Honestly, I wasn’t sure. But eventually, I decided that speaking the truth about my past so that some other drunk Baha’i might read it and find hope was far more important than avoiding any possible judgment about how good I was or was not. I suppose I decided that the God I had come to believe in would want that more than He would want me to appear perfect (which I actually do not believe God cares about in the least). I suppose I decided to risk it: To risk being imperfect in order to be true. To risk judgment in order to bring hope. To risk looking bad in order to free my soul.
“I couldn’t see how I could ever come into a full, honest relationship with a faith that I still imagined would judge me harshly for my past — a past that I was realizing I had no choice but to embrace fully if I was really going to recover.”
The miracle is this: I have come to learn that the God of my faith is vast. That the God spoken of in the Baha’i scriptures is mystical, loving, forgiving, and beautiful. Over and over again He is referred to as “All-Forgiving,” “Compassionate,” “Bountiful,” and “Merciful.” The ideas I had about God were about me, they weren’t about God.

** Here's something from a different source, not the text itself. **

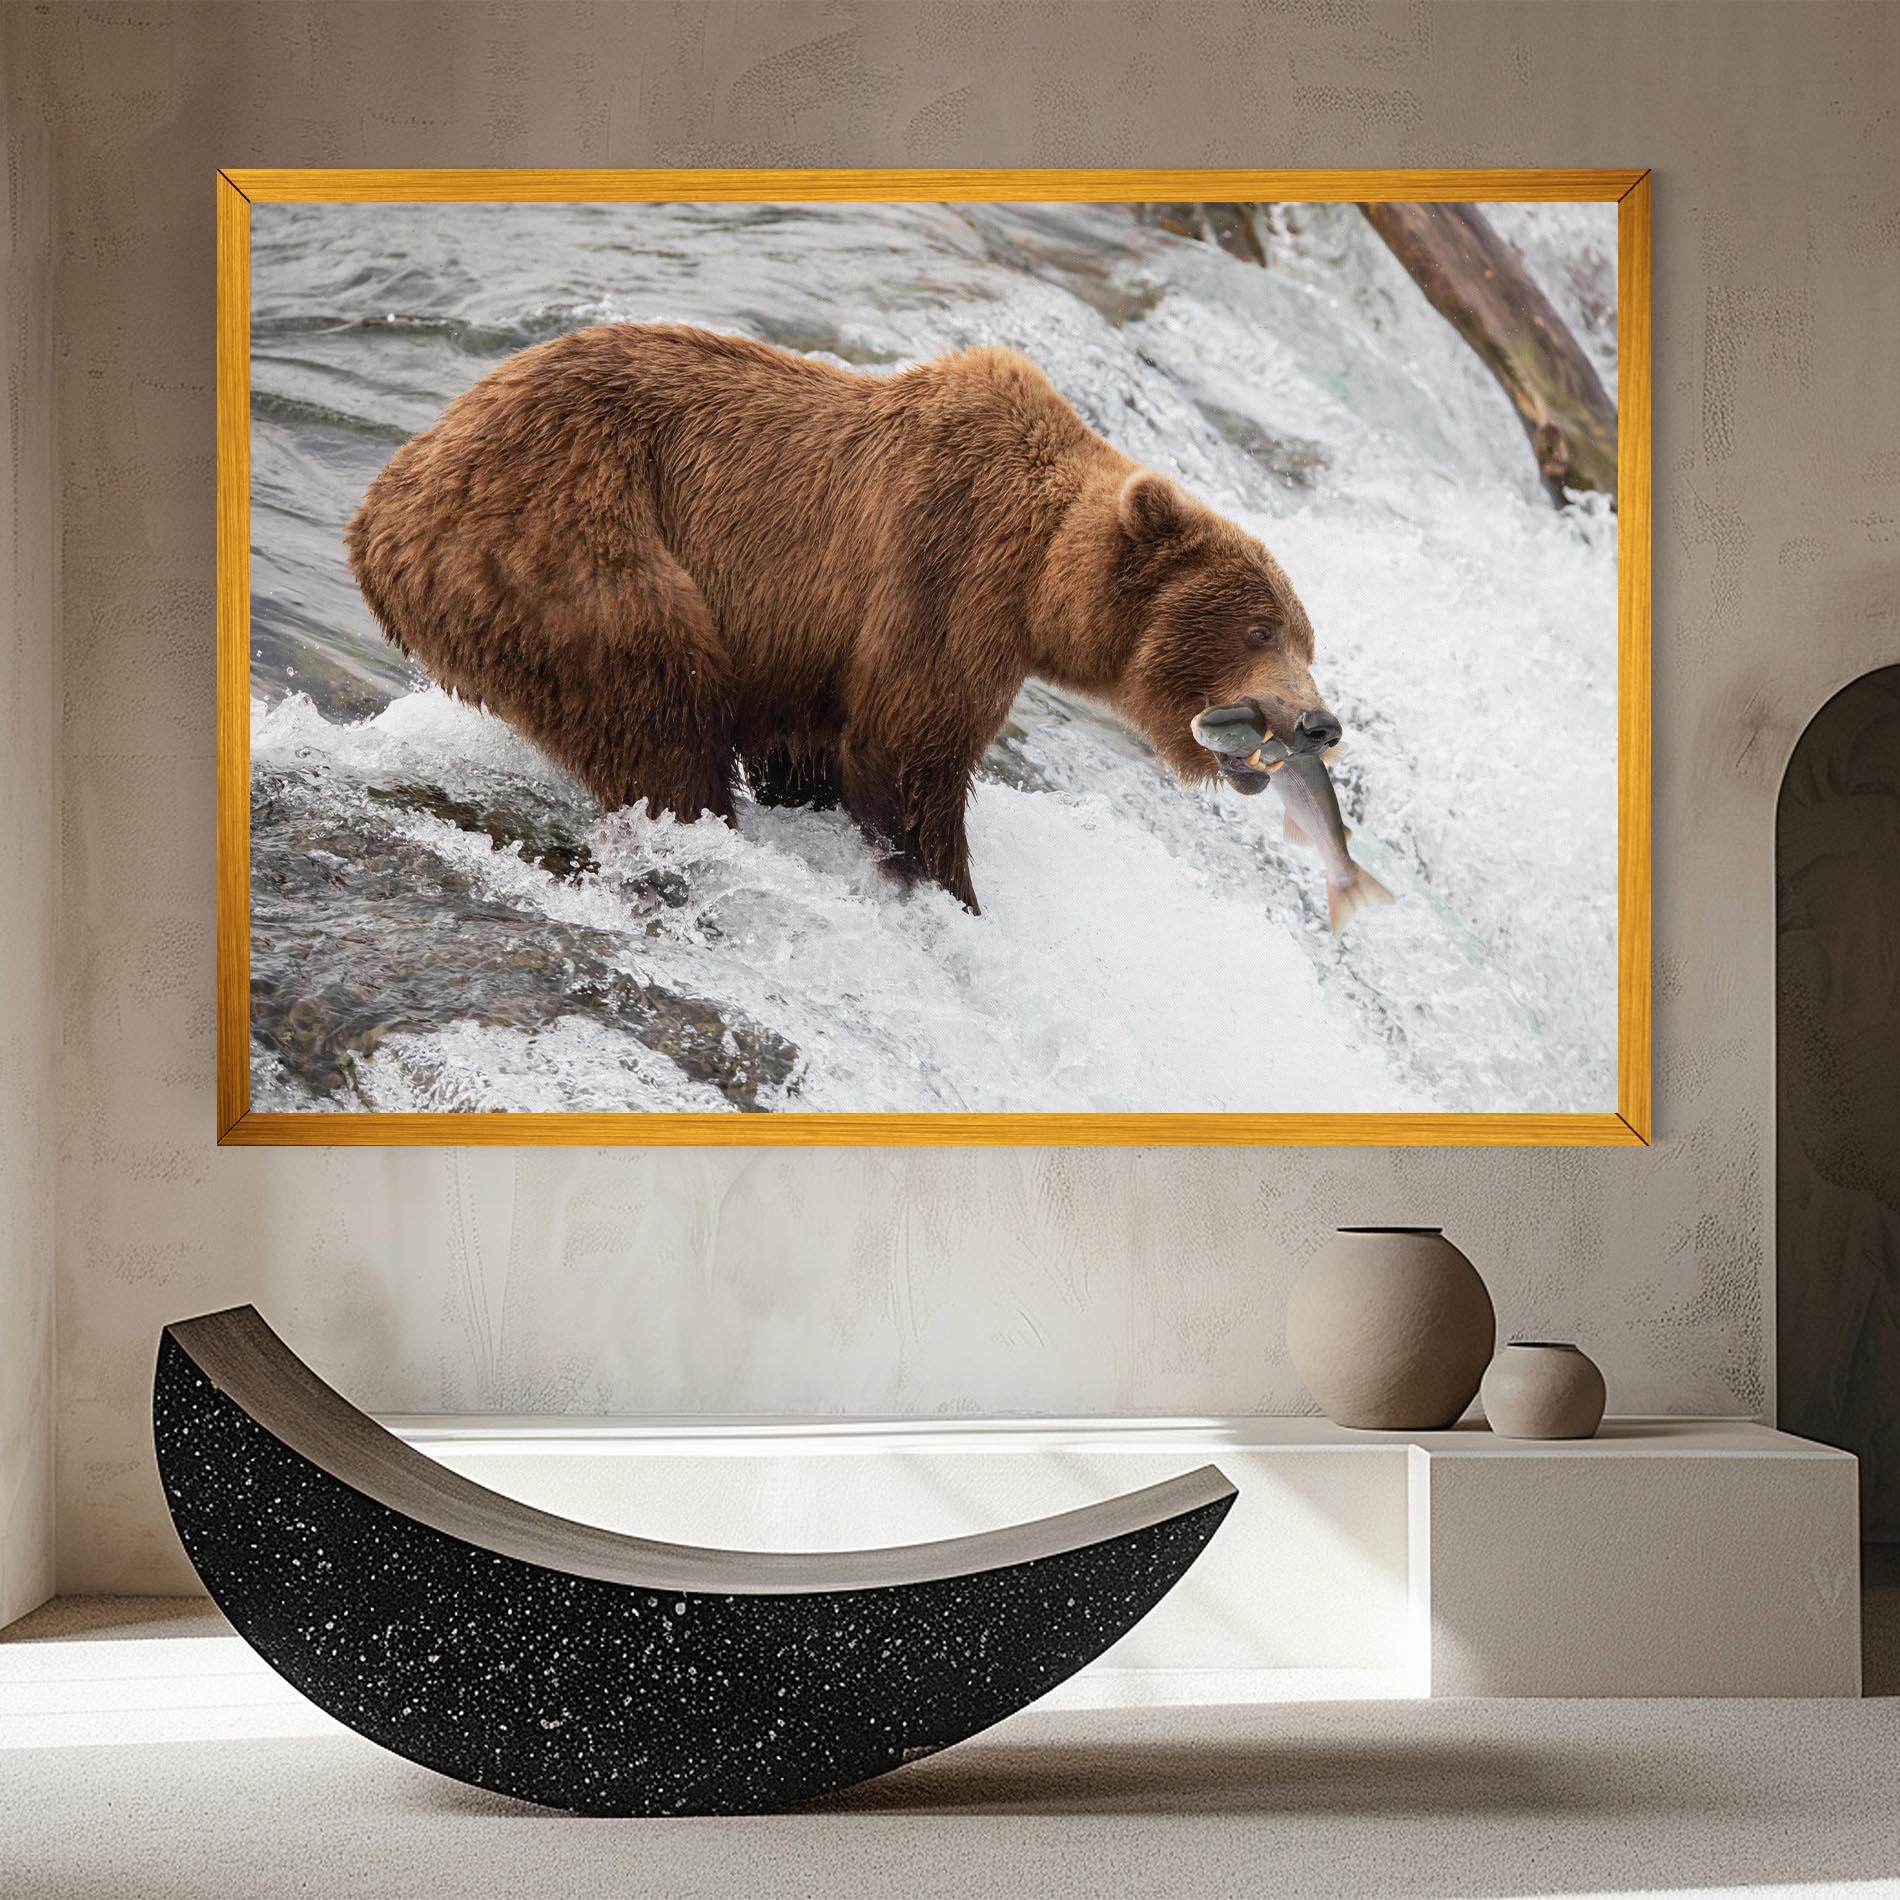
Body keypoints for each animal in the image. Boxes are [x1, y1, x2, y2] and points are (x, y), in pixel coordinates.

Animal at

The first time I wrote publicly about being in recovery from alcoholism and addiction, I was about eight years sober. It was a post on social media; I remember hitting “Share” and being at once exhilarated and terrified. I was finally brave enough to share my story with the world; to be honest about who I am and how I got here. I thought the best I could hope for would be comments and likes from my recovery friends. What I found was that, along with messages and comments from women and men I have known my whole life. Baha’is who I always assumed had never struggled with, or come face to face with, addiction, alcoholism, or any other struggles that may have challenged their faith in or reliance upon God.
They thanked me for my honesty. They applauded my courage. They offered their own stories. They showed me that God lives in us all. That the stories of judgment and isolation were my own. That I could return to my faith, be held by it, and be given the chance to bloom.